My grandmother claims to have seen a nagual in the Sierra Norte of Oaxaca, and her certainty guides this project. From her account, I returned to the village to accompany her in this search, to listen to other voices, and to follow the traces of a presence that blends into the landscape.
The nagual is an ambiguous figure within the Mesoamerican imagination. For many communities, certain people are born accompanied by a spiritual double capable of manifesting as an animal or as a natural phenomenon. It is not understood merely as a power of transformation, but as a presence that connects the individual to the natural, the human, and the divine. With colonization, this relationship was reinterpreted through a Christian lens and labeled as witchcraft, loading the nagual with fear, suspicion, and silence.
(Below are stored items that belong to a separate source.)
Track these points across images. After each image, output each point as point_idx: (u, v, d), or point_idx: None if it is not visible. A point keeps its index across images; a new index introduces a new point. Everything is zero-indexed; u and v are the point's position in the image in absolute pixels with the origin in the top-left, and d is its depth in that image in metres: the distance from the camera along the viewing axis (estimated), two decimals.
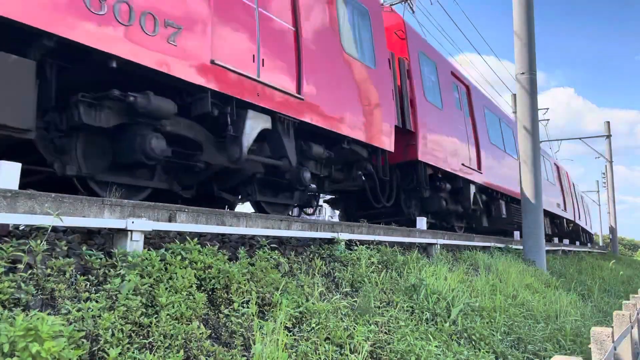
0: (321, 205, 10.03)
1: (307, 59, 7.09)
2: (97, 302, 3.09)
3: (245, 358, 3.50)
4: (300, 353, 3.76)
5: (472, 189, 12.95)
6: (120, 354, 2.89)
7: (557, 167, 25.35)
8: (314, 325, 4.21)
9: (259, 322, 3.81)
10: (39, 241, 3.17)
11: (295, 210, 9.38)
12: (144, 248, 3.96)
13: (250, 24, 6.21)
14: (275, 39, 6.61)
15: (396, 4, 16.17)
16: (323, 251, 6.07)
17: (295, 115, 6.85)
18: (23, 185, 4.74)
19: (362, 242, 6.91)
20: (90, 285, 3.29)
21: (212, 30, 5.64)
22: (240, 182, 7.11)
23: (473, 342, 5.57)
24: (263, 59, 6.34)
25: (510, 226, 16.38)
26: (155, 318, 3.27)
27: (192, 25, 5.40)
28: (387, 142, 9.03)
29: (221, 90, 5.69)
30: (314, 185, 8.70)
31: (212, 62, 5.58)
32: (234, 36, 5.97)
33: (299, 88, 6.89)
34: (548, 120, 35.92)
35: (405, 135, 10.05)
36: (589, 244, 30.91)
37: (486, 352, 5.39)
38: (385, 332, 4.88)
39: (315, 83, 7.24)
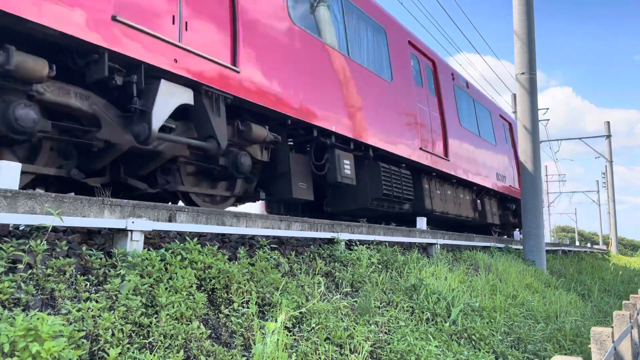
0: None
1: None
2: (97, 302, 3.09)
3: (245, 358, 3.50)
4: (300, 353, 3.76)
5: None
6: (120, 354, 2.89)
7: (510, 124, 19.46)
8: (314, 325, 4.21)
9: (259, 322, 3.81)
10: (39, 241, 3.17)
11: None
12: (144, 248, 3.96)
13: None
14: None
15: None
16: (323, 251, 6.07)
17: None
18: None
19: (362, 242, 6.91)
20: (90, 285, 3.29)
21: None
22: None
23: (473, 342, 5.58)
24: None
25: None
26: (155, 318, 3.27)
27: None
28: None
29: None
30: None
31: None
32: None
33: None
34: (548, 120, 35.91)
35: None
36: None
37: (486, 352, 5.39)
38: (385, 332, 4.88)
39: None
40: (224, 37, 6.06)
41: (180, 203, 6.76)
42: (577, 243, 45.13)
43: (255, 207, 9.55)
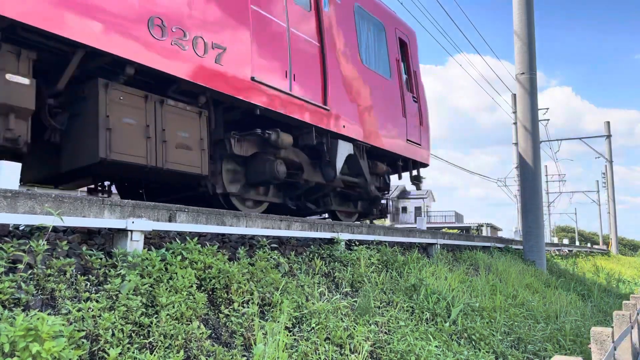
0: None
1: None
2: (97, 302, 3.09)
3: (245, 358, 3.50)
4: (301, 353, 3.76)
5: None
6: (120, 354, 2.89)
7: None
8: (314, 325, 4.21)
9: (260, 322, 3.81)
10: (39, 241, 3.17)
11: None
12: (144, 248, 3.96)
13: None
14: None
15: None
16: (323, 251, 6.06)
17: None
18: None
19: (361, 242, 6.91)
20: (90, 285, 3.29)
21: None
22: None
23: (473, 342, 5.58)
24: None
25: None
26: (156, 318, 3.27)
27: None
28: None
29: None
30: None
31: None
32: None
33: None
34: (548, 120, 35.86)
35: None
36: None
37: (486, 352, 5.40)
38: (385, 332, 4.88)
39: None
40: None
41: None
42: (577, 243, 45.14)
43: None
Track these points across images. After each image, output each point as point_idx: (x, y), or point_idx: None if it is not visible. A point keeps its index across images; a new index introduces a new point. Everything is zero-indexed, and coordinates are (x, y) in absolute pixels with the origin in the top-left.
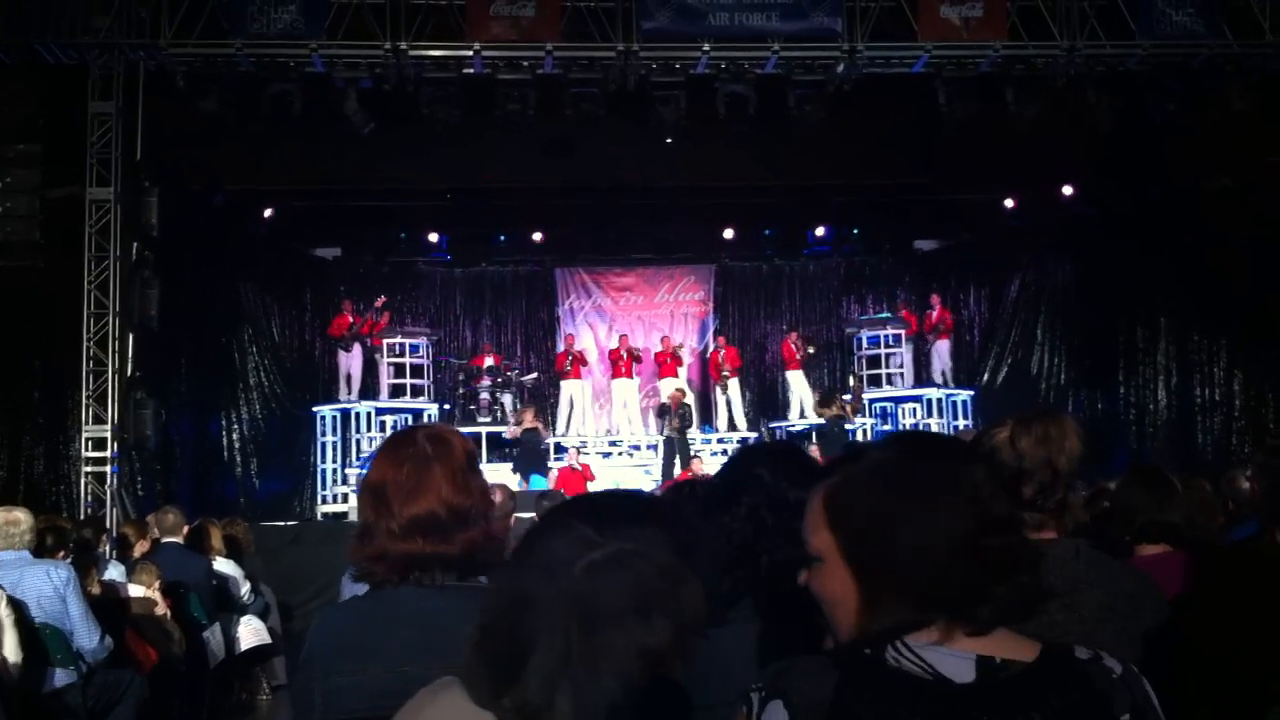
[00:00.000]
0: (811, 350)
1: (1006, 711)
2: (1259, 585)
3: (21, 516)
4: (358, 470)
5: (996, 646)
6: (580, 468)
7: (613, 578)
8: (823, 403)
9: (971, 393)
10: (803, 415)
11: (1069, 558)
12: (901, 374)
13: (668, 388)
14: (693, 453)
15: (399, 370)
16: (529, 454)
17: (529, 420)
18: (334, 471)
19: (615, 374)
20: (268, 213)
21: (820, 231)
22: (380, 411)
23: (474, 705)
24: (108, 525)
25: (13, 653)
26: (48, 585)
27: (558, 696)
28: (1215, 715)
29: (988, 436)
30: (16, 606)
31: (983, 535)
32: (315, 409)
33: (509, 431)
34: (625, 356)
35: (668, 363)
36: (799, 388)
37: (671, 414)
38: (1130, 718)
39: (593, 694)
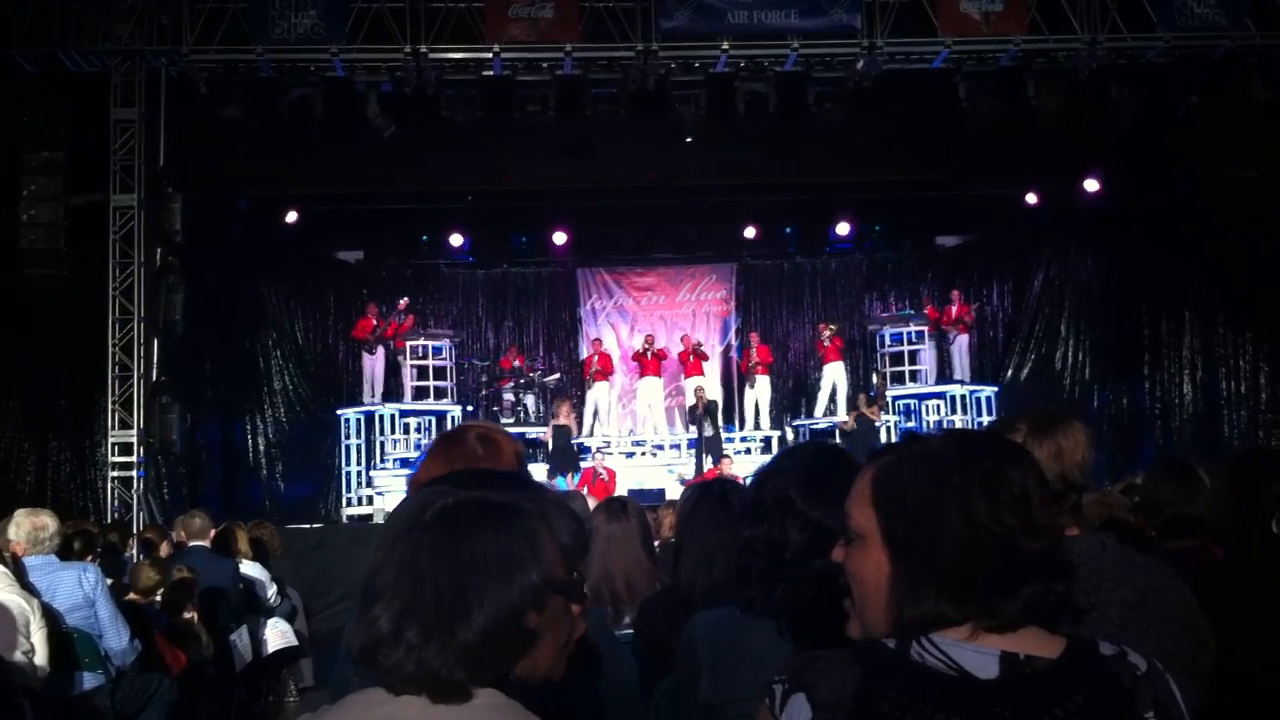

In Oaxaca, this presence remains alive. It is not perceived as a distant myth, but as something that inhabits the territory and appears through scattered signs: an animal approaching without reason, a lightning bolt cutting through the night, a voice crossing the forest, or the gaze of someone who swears they have seen it. The nagual embodies both protection and danger, companionship and threat—an ambiguous force that mingles with clouds and trees.
I do not seek to explain it or to represent it fully, but rather to acknowledge its existence within memory, spoken word, and nature. This project is, at once, an investigation and an act of trust in what persists—unseen—among the living.